# Hypothesis Testing – Interpreting Data with Statistical Models

## Introduction

Building predictive models, or carrying out data science research, depends on formulating a hypothesis and drawing conclusions using statistical tests. In this guide, you will learn about how to perform these tests using the statistical programming language, ‘R’.

The most widely used inferential statistic techniques are covered in this guide, as listed below:

• One sample T-test

• Independent T-test

• Chi-square Test

• Correlation Test

• Analysis of Variance (ANOVA)

## Data

In this guide, we will be using the fictitious data of loan applicants containing 200 observations and ten variables, as described below:

• Marital_status: Whether the applicant is married (“Yes”) or not (“No”).

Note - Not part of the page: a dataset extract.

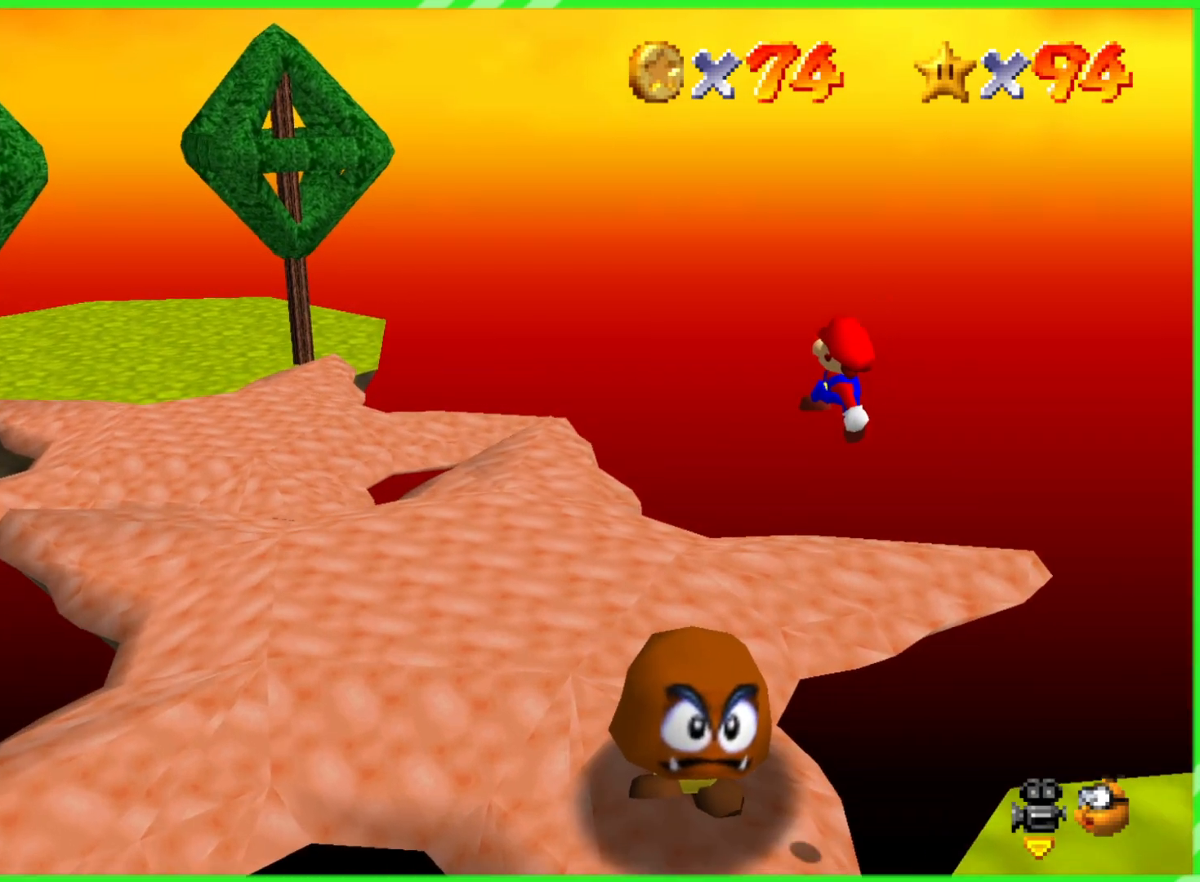
{"buttons": [], "left_stick": "center", "events": [[183, "A", "up"], [467, "left_stick", "center"]]}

• Is_graduate: Whether the applicant is a graduate (“Yes”) or not (“No”).

• Income: Annual Income of the applicant (in USD).

• Loan_amount: Loan amount (in USD) for which the application was submitted.

• Credit_score: Whether the applicant’s credit score was good (“Good”) or not (“Bad”).

• approval_status: Whether the loan application was approved (“Yes”) or not (“No”).

• Investment: Investments in stocks and mutual funds (in USD), as declared by the applicant.

• gender: Whether the applicant is “Female” or “Male”.

• age: The applicant’s age in years.

• work_exp: work experience in years.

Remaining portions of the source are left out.